To conclude, let's go to the folder view. If you recall, I saved one item to my folder. In your folder, you can decide what you want to do. I often collect my items in the folder all at once, and once I'm done my searches, then I'll go about obtaining the sources in the folder view. As you can see, you can also print your list, email it, save it as a text file to your computer, and you can also export it to to various formats that can be imported directly into Reference Management software.
Without going into too much detail, I will also mention that there are other search engines and databases that you can make use of to supplement ATLAS.
If you are searching through your library, then there will be other general databases such as Academic Premier Search, JSTOR, Religious and Theological Abstracts, and Project Muse. And there will be more narrowly focussed databases relevant to the discipline for which you are searching: philosophy, classics, history, sociology, theology, biblical studies, and linguistics, to name just a few.
Google Scholar is also a nice free search engine for periodicals, and if you are a student or user of a library, access Google Scholar through your libraries website, as this enables some additional connections with your library.

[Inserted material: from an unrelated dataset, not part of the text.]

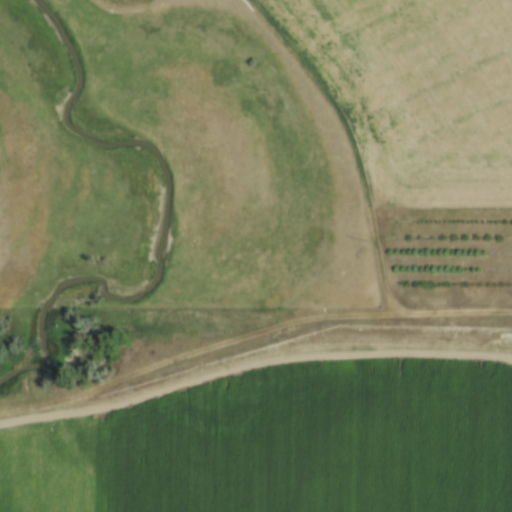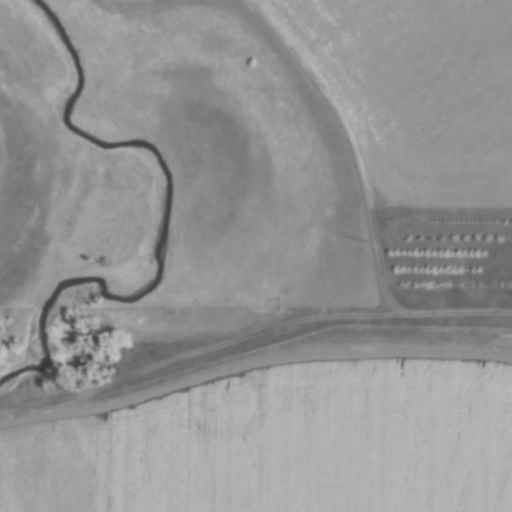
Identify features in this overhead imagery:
crop: (422, 90)
crop: (287, 432)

Specific to biblical studies and theology a free online database is Index Theologicus. If you are looking especially for databases that have more non-English sources in Biblical studies, check out BILDI and BiBIL. Finally, I highly recommend you check out the family of websites that forms theologyontheweb.org.uk - which includes sites dedicated to biblical studies, theology, church history, biblical archaeology, and missiology. These sites makes freely available a huge amount of articles and book chapters. There has been many times when I have found an article on one of these websites that neither ATLAS nor my library had an electronic copy of.
So there you have it. As I mention in my book “Surviving and Thriving in Seminary", every good essay is built upon the solid foundation of good research and sources. Make regular use of ATLAS to obtain top quality sources and you will have one essential component for your essay writing in Seminary.